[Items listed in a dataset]
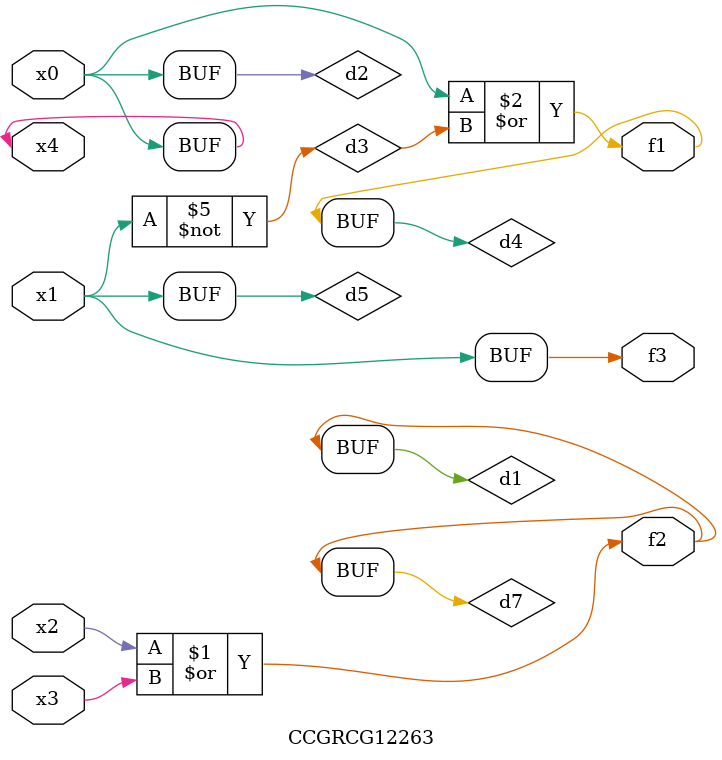
<source format=v>
module CCGRCG12263(
	input x0, x1, x2, x3, x4,
	output f1, f2, f3
);

	wire d1, d2, d3, d4, d5, d6, d7;

	or (d1, x2, x3);
	buf (d2, x0, x4);
	not (d3, x1);
	or (d4, d2, d3);
	not (d5, d3);
	nand (d6, d1, d3);
	or (d7, d1);
	assign f1 = d4;
	assign f2 = d7;
	assign f3 = d5;
endmodule

</source>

## THE PROBLEM
Repeat the records above word for word, apart from the pictures.

## ANSWER TO THE EXERCISE
<source format=v>
module CCGRCG12263(
	input x0, x1, x2, x3, x4,
	output f1, f2, f3
);

	wire d1, d2, d3, d4, d5, d6, d7;

	or (d1, x2, x3);
	buf (d2, x0, x4);
	not (d3, x1);
	or (d4, d2, d3);
	not (d5, d3);
	nand (d6, d1, d3);
	or (d7, d1);
	assign f1 = d4;
	assign f2 = d7;
	assign f3 = d5;
endmodule

</source>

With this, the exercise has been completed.